DATA LISTING.
════════════════════

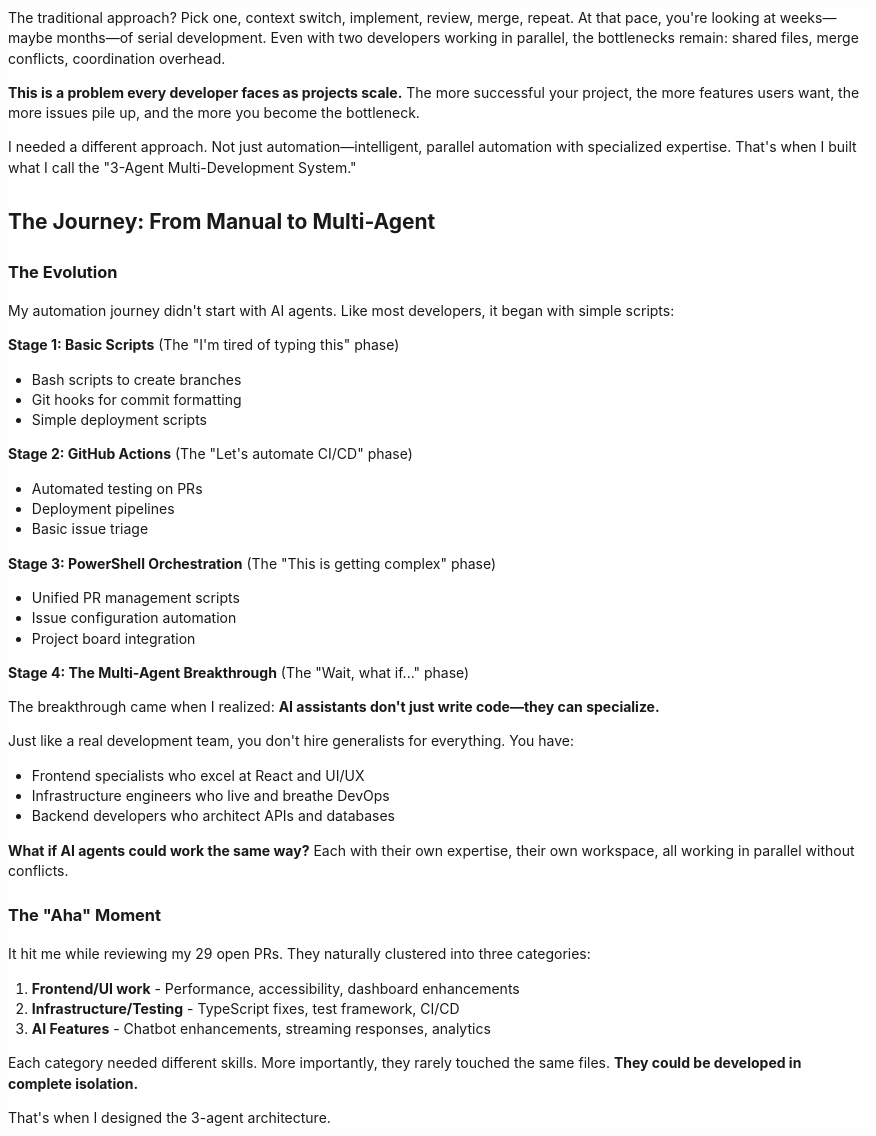 The traditional approach? Pick one, context switch, implement, review, merge, repeat. At that pace, you're looking at weeks—maybe months—of serial development. Even with two developers working in parallel, the bottlenecks remain: shared files, merge conflicts, coordination overhead.

**This is a problem every developer faces as projects scale.** The more successful your project, the more features users want, the more issues pile up, and the more you become the bottleneck.

I needed a different approach. Not just automation—intelligent, parallel automation with specialized expertise. That's when I built what I call the "3-Agent Multi-Development System."

## The Journey: From Manual to Multi-Agent

### The Evolution

My automation journey didn't start with AI agents. Like most developers, it began with simple scripts:

**Stage 1: Basic Scripts** (The "I'm tired of typing this" phase)
- Bash scripts to create branches
- Git hooks for commit formatting
- Simple deployment scripts

**Stage 2: GitHub Actions** (The "Let's automate CI/CD" phase)
- Automated testing on PRs
- Deployment pipelines
- Basic issue triage

**Stage 3: PowerShell Orchestration** (The "This is getting complex" phase)
- Unified PR management scripts
- Issue configuration automation
- Project board integration

**Stage 4: The Multi-Agent Breakthrough** (The "Wait, what if..." phase)

The breakthrough came when I realized: **AI assistants don't just write code—they can specialize.**

Just like a real development team, you don't hire generalists for everything. You have:
- Frontend specialists who excel at React and UI/UX
- Infrastructure engineers who live and breathe DevOps
- Backend developers who architect APIs and databases

**What if AI agents could work the same way?** Each with their own expertise, their own workspace, all working in parallel without conflicts.

### The "Aha" Moment

It hit me while reviewing my 29 open PRs. They naturally clustered into three categories:

1. **Frontend/UI work** - Performance, accessibility, dashboard enhancements
2. **Infrastructure/Testing** - TypeScript fixes, test framework, CI/CD
3. **AI Features** - Chatbot enhancements, streaming responses, analytics

Each category needed different skills. More importantly, they rarely touched the same files. **They could be developed in complete isolation.**

That's when I designed the 3-agent architecture.

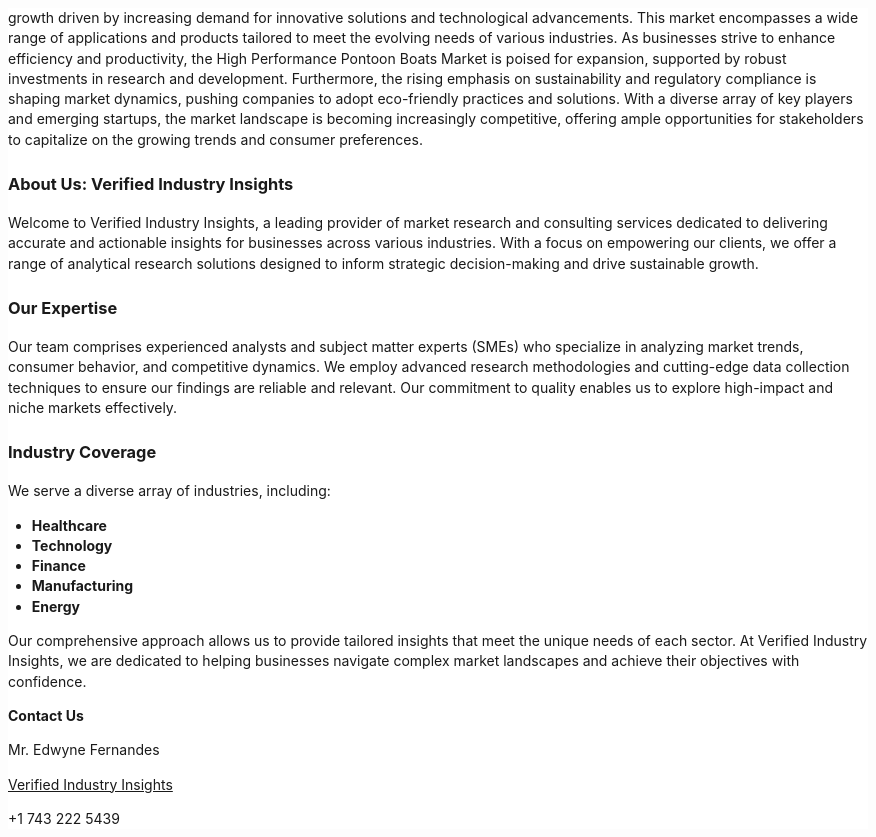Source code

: growth driven by increasing demand for innovative solutions and technological advancements. This market encompasses a wide range of applications and products tailored to meet the evolving needs of various industries. As businesses strive to enhance efficiency and productivity, the High Performance Pontoon Boats Market is poised for expansion, supported by robust investments in research and development. Furthermore, the rising emphasis on sustainability and regulatory compliance is shaping market dynamics, pushing companies to adopt eco-friendly practices and solutions. With a diverse array of key players and emerging startups, the market landscape is becoming increasingly competitive, offering ample opportunities for stakeholders to capitalize on the growing trends and consumer preferences.</p><h3>About Us: Verified Industry Insights</h3><p>Welcome to Verified Industry Insights, a leading provider of market research and consulting services dedicated to delivering accurate and actionable insights for businesses across various industries. With a focus on empowering our clients, we offer a range of analytical research solutions designed to inform strategic decision-making and drive sustainable growth.</p><h3>Our Expertise</h3><p>Our team comprises experienced analysts and subject matter experts (SMEs) who specialize in analyzing market trends, consumer behavior, and competitive dynamics. We employ advanced research methodologies and cutting-edge data collection techniques to ensure our findings are reliable and relevant. Our commitment to quality enables us to explore high-impact and niche markets effectively.</p><h3>Industry Coverage</h3><p>We serve a diverse array of industries, including:</p><ul><li><strong>Healthcare</strong></li><li><strong>Technology</strong></li><li><strong>Finance</strong></li><li><strong>Manufacturing</strong></li><li><strong>Energy</strong></li></ul><p>Our comprehensive approach allows us to provide tailored insights that meet the unique needs of each sector. At Verified Industry Insights, we are dedicated to helping businesses navigate complex market landscapes and achieve their objectives with confidence.</p><p><strong>Contact Us</strong></p><p>Mr. Edwyne Fernandes</p><p><a href="https://www.verifiedindustryinsights.com/">Verified Industry Insights</a></p><p>+1 743 222 5439</p>
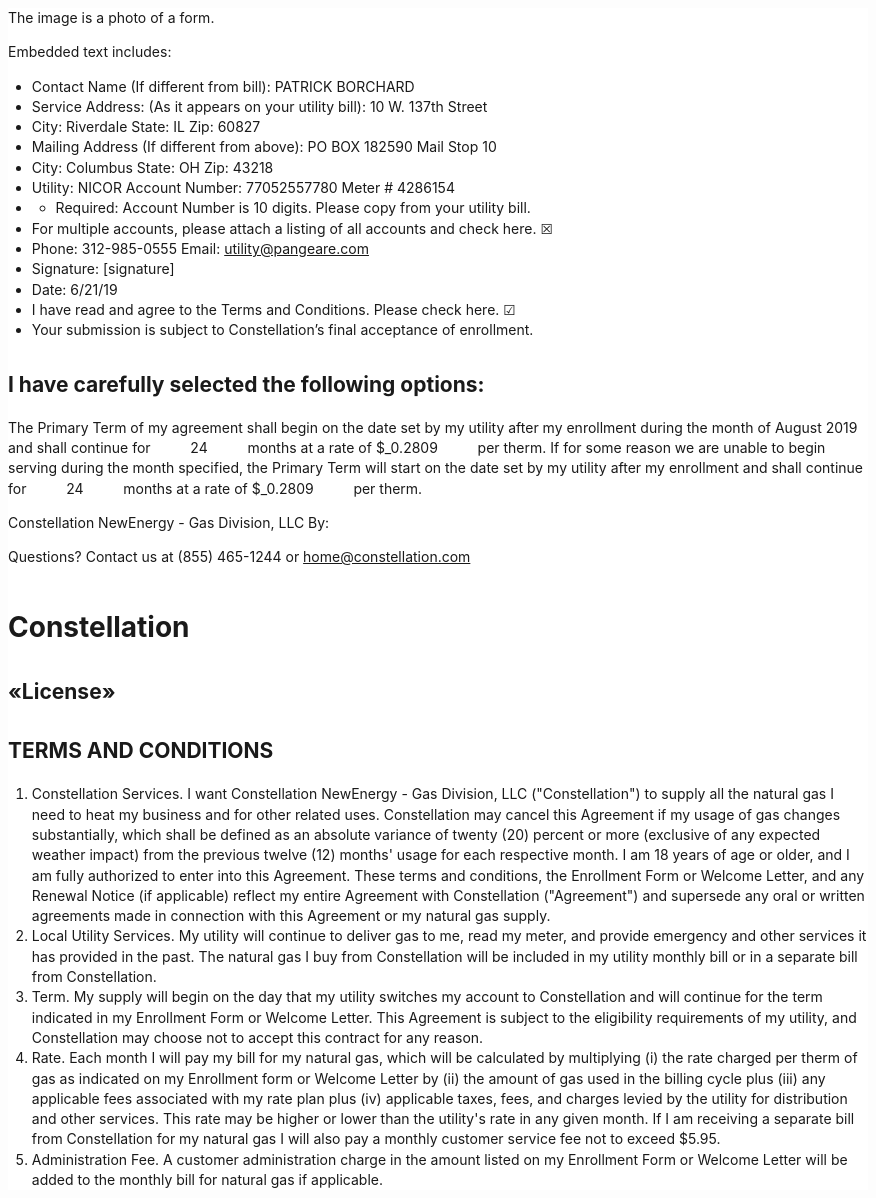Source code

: The image is a photo of a form. 

Embedded text includes:

- Contact Name (If different from bill): PATRICK BORCHARD
- Service Address: (As it appears on your utility bill): 10 W. 137th Street
- City: Riverdale State: IL Zip: 60827
- Mailing Address (If different from above): PO BOX 182590 Mail Stop 10
- City: Columbus State: OH Zip: 43218
- Utility: NICOR Account Number: 77052557780 Meter # 4286154
- * Required: Account Number is 10 digits. Please copy from your utility bill.
- For multiple accounts, please attach a listing of all accounts and check here. ☒
- Phone: 312-985-0555 Email: utility@pangeare.com
- Signature: [signature]
- Date: 6/21/19
- I have read and agree to the Terms and Conditions. Please check here. ☑
- Your submission is subject to Constellation’s final acceptance of enrollment.

## I have carefully selected the following options:

The Primary Term of my agreement shall begin on the date set by my utility after my enrollment during the month of August 2019 and shall continue for $\qquad$ 24 $\qquad$ months at a rate of $\$ \_0.2809$ $\qquad$ per therm. If for some reason we are unable to begin serving during the month specified, the Primary Term will start on the date set by my utility after my enrollment and shall continue for $\qquad$ 24 $\qquad$ months at a rate of $\$ \_0.2809$ $\qquad$ per therm.

Constellation NewEnergy - Gas Division, LLC
By: $\qquad$

Questions? Contact us at (855) 465-1244 or home@constellation.com

# Constellation 

## «License»

## TERMS AND CONDITIONS

1. Constellation Services. I want Constellation NewEnergy - Gas Division, LLC ("Constellation") to supply all the natural gas I need to heat my business and for other related uses. Constellation may cancel this Agreement if my usage of gas changes substantially, which shall be defined as an absolute variance of twenty (20) percent or more (exclusive of any expected weather impact) from the previous twelve (12) months' usage for each respective month. I am 18 years of age or older, and I am fully authorized to enter into this Agreement. These terms and conditions, the Enrollment Form or Welcome Letter, and any Renewal Notice (if applicable) reflect my entire Agreement with Constellation ("Agreement") and supersede any oral or written agreements made in connection with this Agreement or my natural gas supply.
2. Local Utility Services. My utility will continue to deliver gas to me, read my meter, and provide emergency and other services it has provided in the past. The natural gas I buy from Constellation will be included in my utility monthly bill or in a separate bill from Constellation.
3. Term. My supply will begin on the day that my utility switches my account to Constellation and will continue for the term indicated in my Enrollment Form or Welcome Letter. This Agreement is subject to the eligibility requirements of my utility, and Constellation may choose not to accept this contract for any reason.
4. Rate. Each month I will pay my bill for my natural gas, which will be calculated by multiplying (i) the rate charged per therm of gas as indicated on my Enrollment form or Welcome Letter by (ii) the amount of gas used in the billing cycle plus (iii) any applicable fees associated with my rate plan plus (iv) applicable taxes, fees, and charges levied by the utility for distribution and other services. This rate may be higher or lower than the utility's rate in any given month. If I am receiving a separate bill from Constellation for my natural gas I will also pay a monthly customer service fee not to exceed $\$ 5.95$.
5. Administration Fee. A customer administration charge in the amount listed on my Enrollment Form or Welcome Letter will be added to the monthly bill for natural gas if applicable.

════════════════════

TASK DESCRIPTION.
Copy out every line of the records above word for word, leaving out the pictures.

RESPONSE TO THE TASK.
 The traditional approach? Pick one, context switch, implement, review, merge, repeat. At that pace, you're looking at weeks—maybe months—of serial development. Even with two developers working in parallel, the bottlenecks remain: shared files, merge conflicts, coordination overhead.

**This is a problem every developer faces as projects scale.** The more successful your project, the more features users want, the more issues pile up, and the more you become the bottleneck.

I needed a different approach. Not just automation—intelligent, parallel automation with specialized expertise. That's when I built what I call the "3-Agent Multi-Development System."

## The Journey: From Manual to Multi-Agent

### The Evolution

My automation journey didn't start with AI agents. Like most developers, it began with simple scripts:

**Stage 1: Basic Scripts** (The "I'm tired of typing this" phase)
- Bash scripts to create branches
- Git hooks for commit formatting
- Simple deployment scripts

**Stage 2: GitHub Actions** (The "Let's automate CI/CD" phase)
- Automated testing on PRs
- Deployment pipelines
- Basic issue triage

**Stage 3: PowerShell Orchestration** (The "This is getting complex" phase)
- Unified PR management scripts
- Issue configuration automation
- Project board integration

**Stage 4: The Multi-Agent Breakthrough** (The "Wait, what if..." phase)

The breakthrough came when I realized: **AI assistants don't just write code—they can specialize.**

Just like a real development team, you don't hire generalists for everything. You have:
- Frontend specialists who excel at React and UI/UX
- Infrastructure engineers who live and breathe DevOps
- Backend developers who architect APIs and databases

**What if AI agents could work the same way?** Each with their own expertise, their own workspace, all working in parallel without conflicts.

### The "Aha" Moment

It hit me while reviewing my 29 open PRs. They naturally clustered into three categories:

1. **Frontend/UI work** - Performance, accessibility, dashboard enhancements
2. **Infrastructure/Testing** - TypeScript fixes, test framework, CI/CD
3. **AI Features** - Chatbot enhancements, streaming responses, analytics

Each category needed different skills. More importantly, they rarely touched the same files. **They could be developed in complete isolation.**

That's when I designed the 3-agent architecture.

Source code

: growth driven by increasing demand for innovative solutions and technological advancements. This market encompasses a wide range of applications and products tailored to meet the evolving needs of various industries. As businesses strive to enhance efficiency and productivity, the High Performance Pontoon Boats Market is poised for expansion, supported by robust investments in research and development. Furthermore, the rising emphasis on sustainability and regulatory compliance is shaping market dynamics, pushing companies to adopt eco-friendly practices and solutions. With a diverse array of key players and emerging startups, the market landscape is becoming increasingly competitive, offering ample opportunities for stakeholders to capitalize on the growing trends and consumer preferences.</p><h3>About Us: Verified Industry Insights</h3><p>Welcome to Verified Industry Insights, a leading provider of market research and consulting services dedicated to delivering accurate and actionable insights for businesses across various industries. With a focus on empowering our clients, we offer a range of analytical research solutions designed to inform strategic decision-making and drive sustainable growth.</p><h3>Our Expertise</h3><p>Our team comprises experienced analysts and subject matter experts (SMEs) who specialize in analyzing market trends, consumer behavior, and competitive dynamics. We employ advanced research methodologies and cutting-edge data collection techniques to ensure our findings are reliable and relevant. Our commitment to quality enables us to explore high-impact and niche markets effectively.</p><h3>Industry Coverage</h3><p>We serve a diverse array of industries, including:</p><ul><li><strong>Healthcare</strong></li><li><strong>Technology</strong></li><li><strong>Finance</strong></li><li><strong>Manufacturing</strong></li><li><strong>Energy</strong></li></ul><p>Our comprehensive approach allows us to provide tailored insights that meet the unique needs of each sector. At Verified Industry Insights, we are dedicated to helping businesses navigate complex market landscapes and achieve their objectives with confidence.</p><p><strong>Contact Us</strong></p><p>Mr. Edwyne Fernandes</p><p><a href="https://www.verifiedindustryinsights.com/">Verified Industry Insights</a></p><p>+1 743 222 5439</p>
Source code

: The image is a photo of a form. 

Embedded text includes:

- Contact Name (If different from bill): PATRICK BORCHARD
- Service Address: (As it appears on your utility bill): 10 W. 137th Street
- City: Riverdale State: IL Zip: 60827
- Mailing Address (If different from above): PO BOX 182590 Mail Stop 10
- City: Columbus State: OH Zip: 43218
- Utility: NICOR Account Number: 77052557780 Meter # 4286154
- * Required: Account Number is 10 digits. Please copy from your utility bill.
- For multiple accounts, please attach a listing of all accounts and check here. ☒
- Phone: 312-985-0555 Email: utility@pangeare.com
- Signature: [signature]
- Date: 6/21/19
- I have read and agree to the Terms and Conditions. Please check here. ☑
- Your submission is subject to Constellation’s final acceptance of enrollment.

## I have carefully selected the following options:

The Primary Term of my agreement shall begin on the date set by my utility after my enrollment during the month of August 2019 and shall continue for $\qquad$ 24 $\qquad$ months at a rate of $\$ \_0.2809$ $\qquad$ per therm. If for some reason we are unable to begin serving during the month specified, the Primary Term will start on the date set by my utility after my enrollment and shall continue for $\qquad$ 24 $\qquad$ months at a rate of $\$ \_0.2809$ $\qquad$ per therm.

Constellation NewEnergy - Gas Division, LLC
By: $\qquad$

Questions? Contact us at (855) 465-1244 or home@constellation.com

# Constellation 

## «License»

## TERMS AND CONDITIONS

1. Constellation Services. I want Constellation NewEnergy - Gas Division, LLC ("Constellation") to supply all the natural gas I need to heat my business and for other related uses. Constellation may cancel this Agreement if my usage of gas changes substantially, which shall be defined as an absolute variance of twenty (20) percent or more (exclusive of any expected weather impact) from the previous twelve (12) months' usage for each respective month. I am 18 years of age or older, and I am fully authorized to enter into this Agreement. These terms and conditions, the Enrollment Form or Welcome Letter, and any Renewal Notice (if applicable) reflect my entire Agreement with Constellation ("Agreement") and supersede any oral or written agreements made in connection with this Agreement or my natural gas supply.
2. Local Utility Services. My utility will continue to deliver gas to me, read my meter, and provide emergency and other services it has provided in the past. The natural gas I buy from Constellation will be included in my utility monthly bill or in a separate bill from Constellation.
3. Term. My supply will begin on the day that my utility switches my account to Constellation and will continue for the term indicated in my Enrollment Form or Welcome Letter. This Agreement is subject to the eligibility requirements of my utility, and Constellation may choose not to accept this contract for any reason.
4. Rate. Each month I will pay my bill for my natural gas, which will be calculated by multiplying (i) the rate charged per therm of gas as indicated on my Enrollment form or Welcome Letter by (ii) the amount of gas used in the billing cycle plus (iii) any applicable fees associated with my rate plan plus (iv) applicable taxes, fees, and charges levied by the utility for distribution and other services. This rate may be higher or lower than the utility's rate in any given month. If I am receiving a separate bill from Constellation for my natural gas I will also pay a monthly customer service fee not to exceed $\$ 5.95$.
5. Administration Fee. A customer administration charge in the amount listed on my Enrollment Form or Welcome Letter will be added to the monthly bill for natural gas if applicable.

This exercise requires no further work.